AI Is the Latest Tech Revolution with a Crucial Flaw: The People Using It

May technologies’ blessings be upon you. A few years ago, we were blessed with blockchain technology, which allowed millions of people around the world to invest in the miracle of cryptocurrency.

It also had the side effect of allowing North Korea to continue its nuclear program after the country stole the cryptocurrency.

Blockchain is not the only blessing. Technology has given us the joys of social media platforms. They allow us to stay in touch with friends and strangers, but they can also be used to promote unrealistic body image standards, undermine confidence, and trigger suicidal thoughts.

For the price of every last morsel of our privacy, social media has given us a better marketing experience.

Now the latest tech revolution is AI (artificial intelligence). Its advocates say it can be used for everything from content creation, with the likes of ChatGPT and a host of other predictive language models, to cybersecurity and even road safety and cancer diagnoses.

Really.

All previous interactions with technology have shown a basic flaw: us. The problem is that we actually believe in technology. We assume that AI systems work, and work well in all settings.

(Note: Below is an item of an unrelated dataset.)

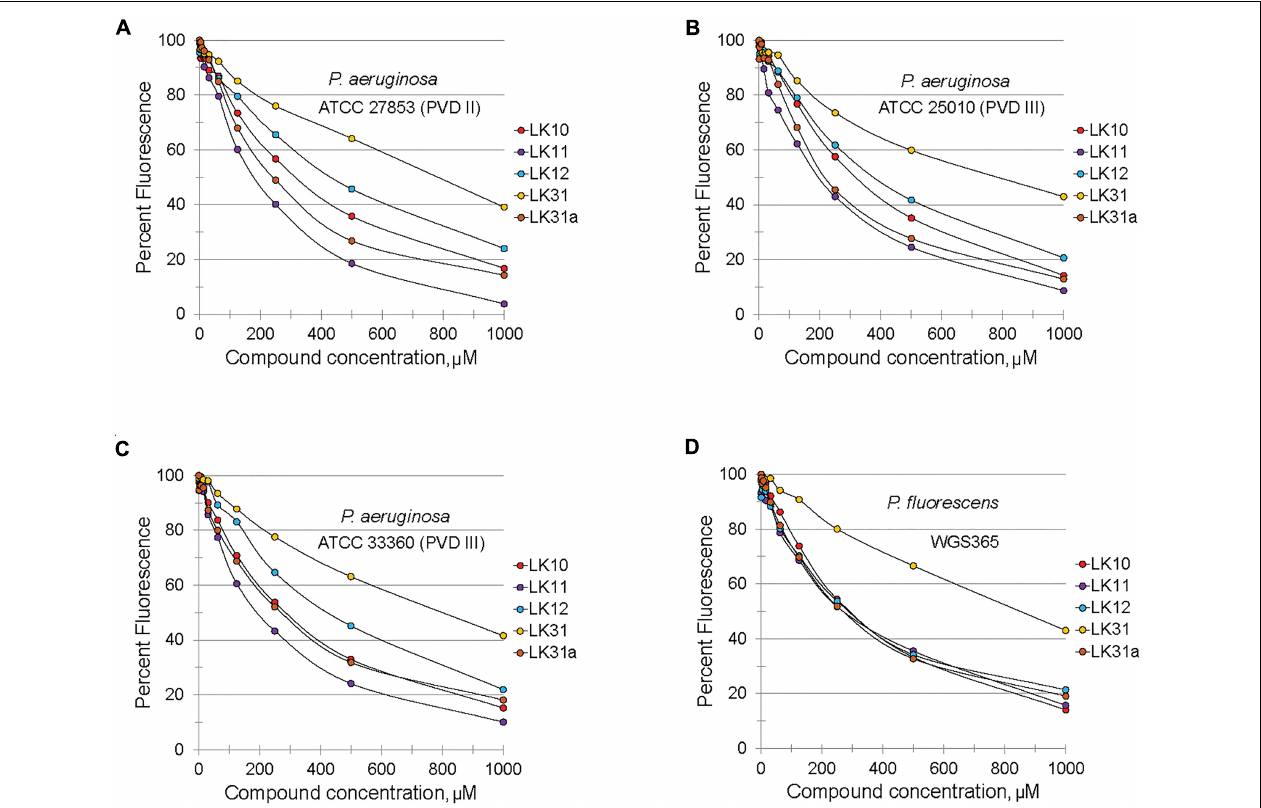
FIGURE 4 | Selected hits inhibit fluorescence of structurally diverse pyoverdines. (A–D) Fluorescence of bacteria-free, pyoverdine-rich filtrate after 5 min incubation with compounds at varying concentrations or DMSO. Filtrates were produced from the indicated strains. At least two biological replicates were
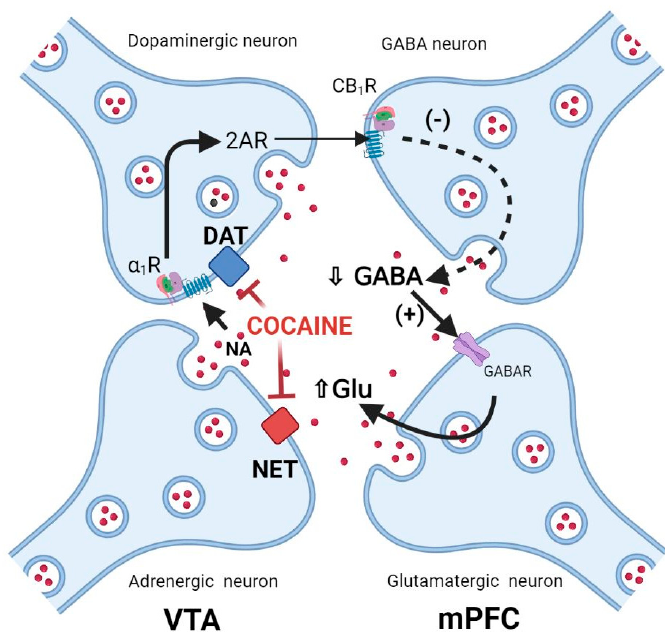
Figure 4. The proposed mechanism for promoting glutamatergic neurotransmission by cocaine— cocaine inhibits the reuptake of dopamine (DA) and norepinephrine (NA) due to the inhibition of specific dopamine transporter (DAT) and norepinephrine (NET) transporters in medial prefrontal cortex (mPFC). NA in the synaptic cleft stimulates α 1 ( α 1 R) receptors in DA neurons by promoting the release of endocannabinoids (2-arachidonoylglycerol, 2AR) which, after binding to CB 1 R receptors, inhibit gamma-aminobutyric acid (GABA) release in the synaptic cleft. A lower concentration of GABA promotes the release of glutamate (GLU) due to the suppression of the inhibitory effect of GABA on the release of GLU. Created with BioRender.com (accessed on 22 January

We also assume that AI will work well with us, but none of these things are necessarily true.

Not all AI is created equal

Before we reopen Pandora’s box, we should take a look at how we can determine the quality of AI.

AI model trustworthiness is based on three factors:

The first issue is likely to cause the most problems. The training data set for AI must be immense. This has led to training data taken from copyrighted material, private images, or even the Internet itself.

Copyrighted material and private images involve legal issues. There are already lawsuits on copyright and privacy. Training data taken from the Internet itself assures that the AI’s solutions will simply be wrong.

The second issue – model quality choice of algorithm predictions is a matter of probability – again has to do with how people view AI. We see it as providing accurate, objective answers. It doesn’t. It provides probabilities.

For example, in 2016 people were shocked that Donald Trump won the U.S. presidential election. He was trailing in almost every poll and was given only a 35% probability of winning. But 35% was not 0%.

Trump won the Electoral College, but not the popular vote. AI provides quantitative answers, not qualitative. It is incapable of critical analysis.

For example, an image recognition program gave a 99% probability that a series of horizontal black and yellow lines was a school bus. Its training did not include wheels, doors, and a windshield. An AI solution is just that, a solution. It is not necessarily a correct, accurate answer.

Victim of circumstance

The third issue – a model can only be used in a very limited set of circumstances – is situational. AI is designed to work on very specific problems in very specific environments.

It can be very good at identifying images produced by one specific imaging machine at one hospital but fail with another machine at a different hospital. A model trained to detect tumors in the prostate gland cannot be used to detect tumors in a lung.

The real question for the implementation of AI is whether it will work in your organization. Even if it does, it may not be popular with employees or customers.

For example, a recent study of an AI-based clinical decision support program for treatment of diabetics found that only 14% of the clinicians would recommend it. They gave it a score of 11 out of 100.

Implementation of AI is not like implementing other software. It is not a set-it-and-forget-it process. Trained AI systems need corrective maintenance due to data, model, or concept drift.

AI is not something that organizations can buy, put in place, and begin to see returns. It may not even be necessary.

What is necessary is that before an organization considers AI, it should have a plan. A good place to start is with ISO 27001, which is easily adaptable to AI implementation.

Another good resource is the Artificial Intelligence Risk Management Framework (NIST AI 100-1). The NIST Govern, Measure, Manage, and Map functions fit perfectly into the ISO 127001 framework.

Both require planning, risk assessment, and documentation, and both require that risk management should be continuous, timely, and performed.

However you use AI in your organization, you must acknowledge that it provides incremental improvements but is not transformational.

The technology can provide enormous value when used correctly, but it will take time, proper personnel, training, and determining its proper use.

Contrary to the hype, AI adds an extra dimension to the human decision-making process but it doesn’t replace it. The major threats to AI are not legal or criminal hackers but in the implementation itself.